This was the second time the Lotus 72 had won the championship, after Jochen Rindt in ’70, with Fittipaldi winning with two rounds to spare, proving to be a cut above the rest that year.
He then followed that up with a second title two years later, before Nelson Piquet won his first of three championships in the final race of 1981.
The fight that year was incredibly tight and the top five drivers were all within one race win of each other, with Piquet winning the championship by one point ahead of Carlos Reutemann, Alan Jones, Jacques Laffite and Prost.
Piquet won his second championship two years later, again in the final round, before claiming his last title win in ’87.
Piquet’s final championship was immediately followed up by the first title of fellow Brazilian Ayrton Senna, who managed to just beat McLaren team-mate Prost by three points that year in the celebrated MP4/4.
His second championship then came very controversially in 1990 at Suzuka in the penultimate round.
After claiming pole, Senna was upset that he still had to start the race on the dirty side of the track. The Brazilian persuaded authorities to switch to cleaner side, but FIA president Jean-Marie Balestre overruled them and had it changed back. Being on the racing line, Prost, now at Ferrari, managed to get off the line quicker.
However, neither driver saw the end of Turn 1 after Senna drove straight into the side of Prost which caused both to crash out, thus giving the Brazilian the title.
Senna was then crowned again the following year, winning his third and final championship once more at Suzuka in the penultimate round.

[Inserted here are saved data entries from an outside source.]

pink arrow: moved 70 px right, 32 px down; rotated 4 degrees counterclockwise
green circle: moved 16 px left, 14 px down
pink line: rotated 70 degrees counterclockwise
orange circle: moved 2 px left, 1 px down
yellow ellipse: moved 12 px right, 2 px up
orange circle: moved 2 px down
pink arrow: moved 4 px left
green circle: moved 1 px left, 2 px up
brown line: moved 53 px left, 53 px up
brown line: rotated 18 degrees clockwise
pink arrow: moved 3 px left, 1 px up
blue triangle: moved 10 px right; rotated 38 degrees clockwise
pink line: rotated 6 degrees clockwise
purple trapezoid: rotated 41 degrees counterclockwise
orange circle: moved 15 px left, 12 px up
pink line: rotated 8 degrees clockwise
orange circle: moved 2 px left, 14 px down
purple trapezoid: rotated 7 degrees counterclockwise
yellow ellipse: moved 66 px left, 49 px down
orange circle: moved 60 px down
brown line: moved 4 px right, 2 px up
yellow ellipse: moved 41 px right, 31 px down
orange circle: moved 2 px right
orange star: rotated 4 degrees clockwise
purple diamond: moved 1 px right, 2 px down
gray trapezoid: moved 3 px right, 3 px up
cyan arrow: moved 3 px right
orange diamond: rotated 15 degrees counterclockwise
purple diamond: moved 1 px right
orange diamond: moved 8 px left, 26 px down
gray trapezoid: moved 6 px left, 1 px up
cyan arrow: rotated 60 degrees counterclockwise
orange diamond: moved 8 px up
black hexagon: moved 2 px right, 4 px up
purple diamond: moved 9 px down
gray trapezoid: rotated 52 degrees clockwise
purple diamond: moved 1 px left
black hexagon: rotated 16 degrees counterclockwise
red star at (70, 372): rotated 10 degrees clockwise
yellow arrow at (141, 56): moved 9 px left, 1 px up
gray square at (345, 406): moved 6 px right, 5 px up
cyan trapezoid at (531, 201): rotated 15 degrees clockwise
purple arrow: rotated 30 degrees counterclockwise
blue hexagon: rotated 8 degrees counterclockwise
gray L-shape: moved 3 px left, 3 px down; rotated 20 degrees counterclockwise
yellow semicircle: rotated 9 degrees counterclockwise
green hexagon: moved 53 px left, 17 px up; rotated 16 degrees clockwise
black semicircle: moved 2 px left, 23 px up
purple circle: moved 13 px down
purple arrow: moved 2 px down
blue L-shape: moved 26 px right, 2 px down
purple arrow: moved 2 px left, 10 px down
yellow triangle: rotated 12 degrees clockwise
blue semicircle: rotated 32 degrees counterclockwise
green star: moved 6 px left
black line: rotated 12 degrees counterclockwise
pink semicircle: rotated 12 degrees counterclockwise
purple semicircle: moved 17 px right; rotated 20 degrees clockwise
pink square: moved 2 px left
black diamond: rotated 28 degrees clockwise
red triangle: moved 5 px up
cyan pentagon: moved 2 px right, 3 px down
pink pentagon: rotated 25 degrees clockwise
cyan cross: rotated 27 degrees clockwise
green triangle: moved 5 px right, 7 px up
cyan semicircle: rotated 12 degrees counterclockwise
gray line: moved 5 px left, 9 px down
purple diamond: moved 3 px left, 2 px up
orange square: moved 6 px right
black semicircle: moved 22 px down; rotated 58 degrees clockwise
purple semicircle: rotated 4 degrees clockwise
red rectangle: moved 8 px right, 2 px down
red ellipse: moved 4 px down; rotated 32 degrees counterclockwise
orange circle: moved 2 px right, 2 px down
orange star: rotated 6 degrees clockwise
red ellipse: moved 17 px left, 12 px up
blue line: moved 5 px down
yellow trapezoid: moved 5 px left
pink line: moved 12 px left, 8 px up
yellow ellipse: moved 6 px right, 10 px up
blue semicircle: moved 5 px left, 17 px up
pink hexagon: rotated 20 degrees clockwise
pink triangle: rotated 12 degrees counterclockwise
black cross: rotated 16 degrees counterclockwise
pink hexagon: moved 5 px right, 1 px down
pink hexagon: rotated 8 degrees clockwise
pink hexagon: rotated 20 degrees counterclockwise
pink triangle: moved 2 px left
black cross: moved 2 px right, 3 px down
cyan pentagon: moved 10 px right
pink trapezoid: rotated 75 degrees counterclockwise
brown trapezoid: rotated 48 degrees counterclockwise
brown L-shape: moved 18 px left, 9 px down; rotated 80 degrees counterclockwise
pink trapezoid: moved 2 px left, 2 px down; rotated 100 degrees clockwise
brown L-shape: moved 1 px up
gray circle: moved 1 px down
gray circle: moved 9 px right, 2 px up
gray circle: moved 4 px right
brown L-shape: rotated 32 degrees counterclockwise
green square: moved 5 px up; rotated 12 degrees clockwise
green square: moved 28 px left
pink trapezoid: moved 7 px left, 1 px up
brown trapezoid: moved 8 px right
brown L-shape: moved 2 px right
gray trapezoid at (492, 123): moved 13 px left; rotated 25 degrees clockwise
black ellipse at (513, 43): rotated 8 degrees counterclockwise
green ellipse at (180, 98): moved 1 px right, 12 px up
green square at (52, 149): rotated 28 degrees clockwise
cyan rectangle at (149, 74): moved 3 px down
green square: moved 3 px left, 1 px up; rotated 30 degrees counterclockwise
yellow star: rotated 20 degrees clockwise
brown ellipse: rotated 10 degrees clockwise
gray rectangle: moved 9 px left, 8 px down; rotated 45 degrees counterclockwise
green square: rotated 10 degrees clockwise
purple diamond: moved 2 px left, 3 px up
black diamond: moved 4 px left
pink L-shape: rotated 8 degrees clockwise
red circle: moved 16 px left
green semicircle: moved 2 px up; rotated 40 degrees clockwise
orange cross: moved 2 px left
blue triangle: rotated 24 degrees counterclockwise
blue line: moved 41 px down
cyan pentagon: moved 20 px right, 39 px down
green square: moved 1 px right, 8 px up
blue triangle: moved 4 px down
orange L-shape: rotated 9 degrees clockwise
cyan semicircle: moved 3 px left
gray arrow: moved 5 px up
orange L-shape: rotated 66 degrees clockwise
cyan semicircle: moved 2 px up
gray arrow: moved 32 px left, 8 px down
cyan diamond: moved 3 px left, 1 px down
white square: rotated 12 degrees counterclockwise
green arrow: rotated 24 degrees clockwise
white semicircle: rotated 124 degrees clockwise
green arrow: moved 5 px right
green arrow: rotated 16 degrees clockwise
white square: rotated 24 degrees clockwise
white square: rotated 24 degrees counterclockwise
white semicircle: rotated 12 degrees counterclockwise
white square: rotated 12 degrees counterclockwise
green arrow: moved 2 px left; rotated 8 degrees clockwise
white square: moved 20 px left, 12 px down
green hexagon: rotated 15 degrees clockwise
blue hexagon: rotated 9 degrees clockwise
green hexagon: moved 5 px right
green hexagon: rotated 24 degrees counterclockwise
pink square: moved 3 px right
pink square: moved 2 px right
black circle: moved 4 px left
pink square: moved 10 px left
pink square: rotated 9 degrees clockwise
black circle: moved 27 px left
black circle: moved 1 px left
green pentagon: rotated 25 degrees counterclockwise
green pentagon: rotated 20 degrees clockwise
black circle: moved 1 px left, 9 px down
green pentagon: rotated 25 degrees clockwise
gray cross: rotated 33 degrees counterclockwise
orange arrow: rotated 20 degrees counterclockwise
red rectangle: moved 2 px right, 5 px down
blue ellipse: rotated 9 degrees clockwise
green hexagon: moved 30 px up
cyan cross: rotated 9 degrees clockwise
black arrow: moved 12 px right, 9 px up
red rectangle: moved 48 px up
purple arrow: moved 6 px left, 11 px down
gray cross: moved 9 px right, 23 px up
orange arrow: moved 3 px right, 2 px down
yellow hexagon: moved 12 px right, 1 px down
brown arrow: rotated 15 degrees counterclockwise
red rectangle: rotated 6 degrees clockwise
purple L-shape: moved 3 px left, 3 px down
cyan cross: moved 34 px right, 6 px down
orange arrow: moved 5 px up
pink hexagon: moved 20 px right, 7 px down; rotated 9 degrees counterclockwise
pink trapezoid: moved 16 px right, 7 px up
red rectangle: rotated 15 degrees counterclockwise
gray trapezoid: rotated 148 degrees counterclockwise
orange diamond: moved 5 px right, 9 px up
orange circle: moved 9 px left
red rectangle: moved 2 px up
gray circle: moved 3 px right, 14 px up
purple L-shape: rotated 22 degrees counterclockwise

Since then, Brazil came close to a fourth champion with Felipe Massa in 2008, but while in front of his home crowd, he lost out by one point after Lewis Hamilton made a title-deciding overtake on Timo Glock for P5 in the final corner of the final lap.
Currently, Brazil’s biggest hope of its next champion is Felipe Drugovich who, at the time of writing, leads the Formula 2 championship but with many other drivers waiting for a shot at F1, his chances of breaking through into racing’s top tier are looking slim.
Fourth – Argentina (5 world championships)
There are a lot of world championships next to Argentina’s name, yet they all came through one driver – Juan Manuel Fangio.
Dubbed the ‘El Maestro’, Fangio became the second driver to win the world championship clinching the title at the final round of the 1951 season.
After a couple of years missing out, he then gave F1 its first era of true dominance by winning four straight titles between 1954 and 1957.
The first of that run has to be his most impressive after Fangio won six of the nine rounds that season, standing on the podium seven times in total, despite skipping the second ’round; of the season at the Indianapolis 500, which was then included on the F1 calendar but entered by few F1 drivers.
The closest Argentina has come to a champion since then is Reutemann, who was runner-up to Piquet in 1981.
Currently, however, the only Argentinian in the top categories of single seater racing is 19-year-old Franco Colapinto, who is ninth in the Formula 3 championship at the time of writing.
Joint-fifth – Finland, Australia, Austria and France (4 world championships each)
Australia was first of the four to produce a world champion with Jack Brabham claiming back-to-back titles in 1959 and ’60.
He then won a third in 1966 where four consecutive race wins in the core of the season, helping him to have it wrapped up with two rounds to spare.
14 years later, Alan Jones became the next Aussie to win the championship who in 1980, also becoming the first Williams driver to clinch the F1 title.
Jones is also the last Australian to become world champion but the country has still had great drivers since then with Mark Webber and Daniel Ricciardo both becoming race winners.
However, Australia also has hot prodigy Oscar Piastri who is touted, by many, as a future F1 champion after he won Formula Renault, F3 and F2 all in consecutive years.
After Australia, Austria then became the next country here to produce a world champion with Jochen Rindt winning in 1970.
However, that title win is also famous for the fact Rindt is the first and only driver to clinch the championship posthumously, after he died in a crash at Monza with three rounds to spare.
The ‘70s was a successful decade for Austria in F1 though, with Niki Lauda making his debut in the sport in ’71, before winning his first championship four years later.
The Austrian could have made it back-to-back titles had it not been for his infamous crash at the Nurburgring in ’76 – him leading the standings at that point – which caused him to miss the next two rounds, but he followed that up with a second championship in 1977.